◆ **WHAT THE TASK REQUIRES**: The result should be an exact copy of the lines from the one with "Product Photoshoot" through the last line of the data below, both included.

※

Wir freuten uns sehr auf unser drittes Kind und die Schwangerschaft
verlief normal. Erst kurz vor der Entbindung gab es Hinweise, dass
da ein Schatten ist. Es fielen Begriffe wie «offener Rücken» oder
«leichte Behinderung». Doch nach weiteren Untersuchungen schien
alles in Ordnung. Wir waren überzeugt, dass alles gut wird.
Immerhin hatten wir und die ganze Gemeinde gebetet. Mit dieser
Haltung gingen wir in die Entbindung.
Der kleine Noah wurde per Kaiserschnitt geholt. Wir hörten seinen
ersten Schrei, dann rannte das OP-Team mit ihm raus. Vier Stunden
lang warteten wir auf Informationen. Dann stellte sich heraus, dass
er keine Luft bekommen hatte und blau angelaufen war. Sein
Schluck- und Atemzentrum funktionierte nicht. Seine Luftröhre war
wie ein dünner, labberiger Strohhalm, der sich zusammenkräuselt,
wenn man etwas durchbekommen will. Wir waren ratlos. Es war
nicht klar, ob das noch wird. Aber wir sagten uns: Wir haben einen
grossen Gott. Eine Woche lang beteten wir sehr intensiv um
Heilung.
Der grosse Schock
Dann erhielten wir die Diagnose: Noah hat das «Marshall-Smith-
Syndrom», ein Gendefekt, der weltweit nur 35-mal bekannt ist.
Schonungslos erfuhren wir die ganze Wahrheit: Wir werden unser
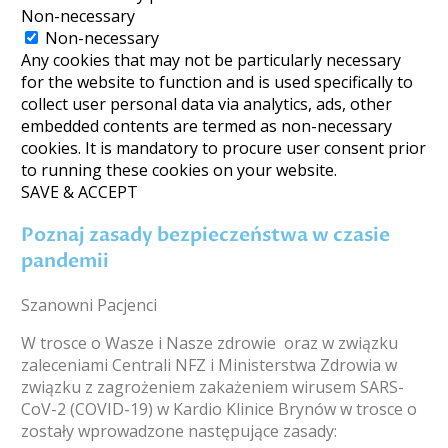
Non-necessary
Non-necessary
Any cookies that may not be particularly necessary
for the website to function and is used specifically to
collect user personal data via analytics, ads, other
embedded contents are termed as non-necessary
cookies. It is mandatory to procure user consent prior
to running these cookies on your website.
SAVE & ACCEPT
Poznaj zasady bezpieczeństwa w czasie
pandemii
Szanowni Pacjenci
W trosce o Wasze i Nasze zdrowie oraz w związku
zaleceniami Centrali NFZ i Ministerstwa Zdrowia w
związku z zagrożeniem zakażeniem wirusem SARS-
CoV-2 (COVID-19) w Kardio Klinice Brynów w trosce o
zostały wprowadzone następujące zasady:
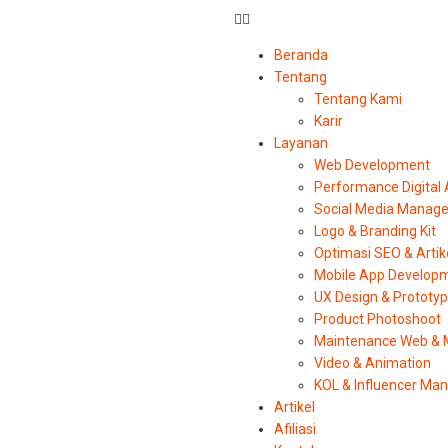
Beranda
Tentang
Tentang Kami
Karir
Layanan
Web Development
Performance Digital
Social Media Manag
Logo & Branding Kit
Optimasi SEO & Artik
Mobile App Develop
UX Design & Prototy
Product Photoshoot
Maintenance Web & 
Video & Animation
KOL & Influencer M
Artikel
Afiliasi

※

◆ **RESPONSE TO THIS EXERCISE**:
Product Photoshoot
Maintenance Web & 
Video & Animation
KOL & Influencer M
Artikel
Afiliasi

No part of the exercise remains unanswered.